76: How Product Managers Can Build Psychological Safety In Their Teams

76: How Product Managers Can Build Psychological Safety In Their Teams

What is “psychological safety?”

Organizational behavioral scientist Amy Edmondson of Harvard first introduced the construct of “team psychological safety” and defined it as “a shared belief held by members of a team that the team is safe for interpersonal risk taking.” 

Basically, it’s the idea that people on a team can speak up without being judged or ridiculed. In short, psychological safety means, “Can we take risks on this team without feeling insecure or embarrassed?”

And it turns out, as Google discovered in a research project called Project Aristotle, that, contrary to their initial expectations, the makeup of a team had very little to do with its effectiveness. Instead, how the team members interact has a much, much bigger impact. And of all the factors they studied, psychological safety was the biggest contributor to team effectiveness.

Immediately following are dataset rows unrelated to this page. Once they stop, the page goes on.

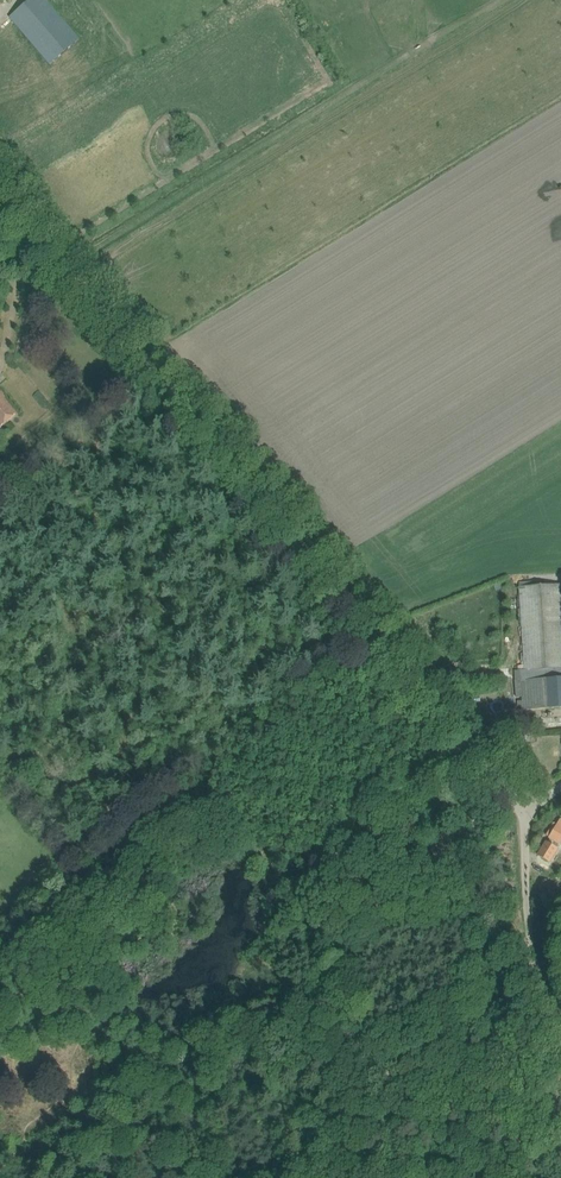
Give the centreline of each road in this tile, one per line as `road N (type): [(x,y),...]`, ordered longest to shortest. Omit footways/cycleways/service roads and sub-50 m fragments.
road 1 (unclassified): [(525,807),(0,189)]
road 2 (track): [(69,271),(510,0)]
road 3 (unclassified): [(560,1054),(532,948),(525,807)]

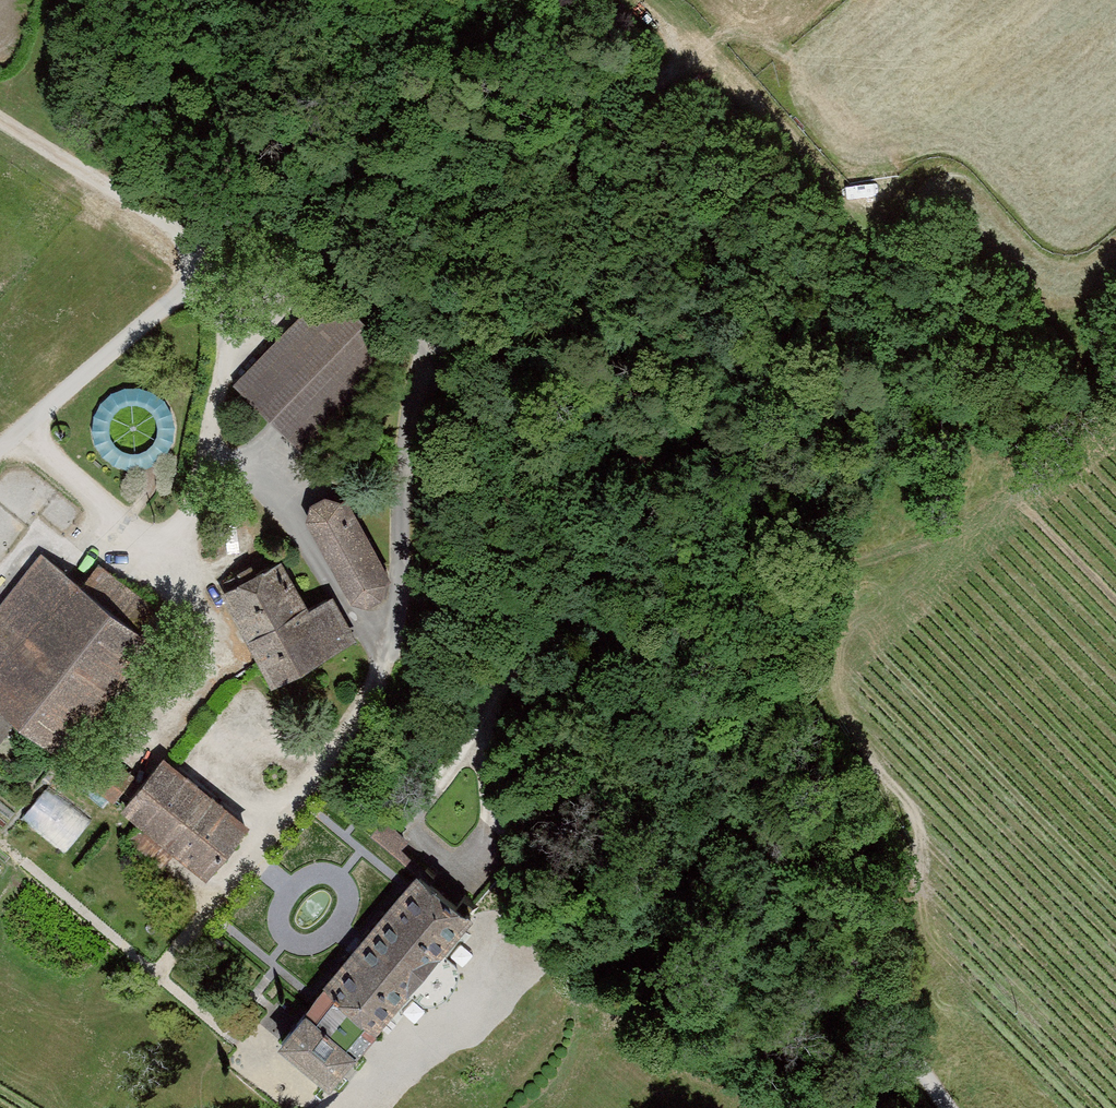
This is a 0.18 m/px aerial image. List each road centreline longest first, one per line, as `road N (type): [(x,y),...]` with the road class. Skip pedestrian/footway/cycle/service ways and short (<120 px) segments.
road 1 (track): [(343,239),(681,71),(1045,407)]
road 2 (track): [(945,1107),(528,524),(471,384)]
road 3 (track): [(471,384),(802,687)]
road 4 (track): [(471,384),(343,239),(195,280)]
road 5 (track): [(195,280),(0,453)]
road 6 (track): [(0,119),(158,217),(184,246),(195,280)]

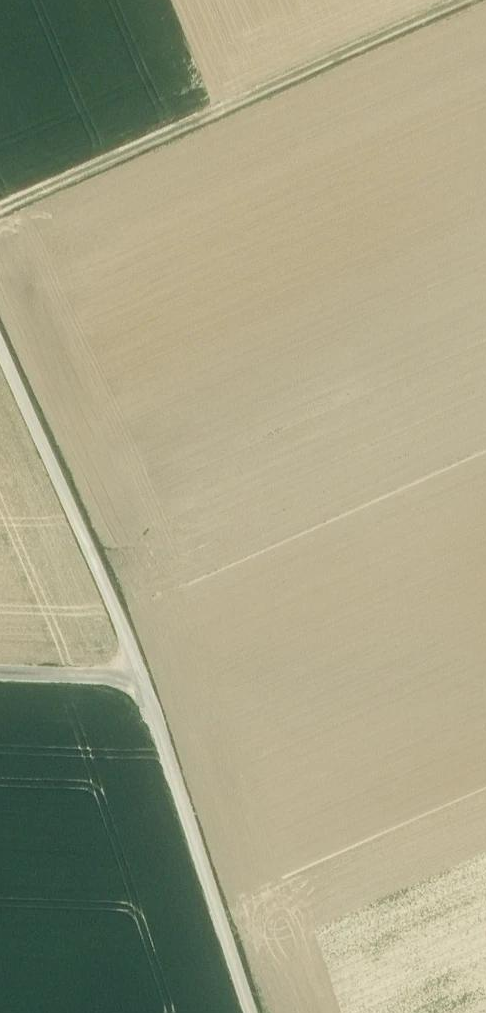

This podcast episode was proximately inspired by reading about psychological safety in Ozan Varol’s new book Think Like A Rocket Scientist. He talks about psychological safety in the context of building space missions – and other major projects.

One idea that came to mind while I was reading that section was that as product managers we often have to act as our own little “team of one” – me, myself, and I! And within that team of one we need psychological safety.

So, this episode is about how we as product managers can contribute to the psychological safety of the “real” teams we work on – our dev team, our team of product managers – and also our “team of one.”

Building psychological safety with your team

  • Praise the developers and testers (all the team members!) even for just showing up.
  • Praise experimentation and asking questions (even dumb ones!)
  • Encourage team members to try new things
  • Remember that people are doing their best
  • No blaming! (I go into this in detail in the episode.)
  • Understand that you can be a “spiritual shepherd” for the team – not in a woo-woo way, but because only healthy teams are effective over time – which means able to deliver your vision to market effectively.

Building psychological safety in your “team of one”

  • No blame – I don’t blame myself, even if I do take responsibility for my actions and decisions and mistakes
  • Praise (myself) for taking a chance or going out on a limb
  • Recognition (of me) for just showing up, because sometimes that’s hard enough
    • This has been especially true this last year, not that I’ve hard it at all hard compared to many, many people.
  • Understand that I’m going as fast as I can
    • This releases me from the impediments of my beliefs
  • Being willing to question anything, even if (you fear that) it makes you look dumb
  • And all the other things I mentioned earlier when interacting with your team.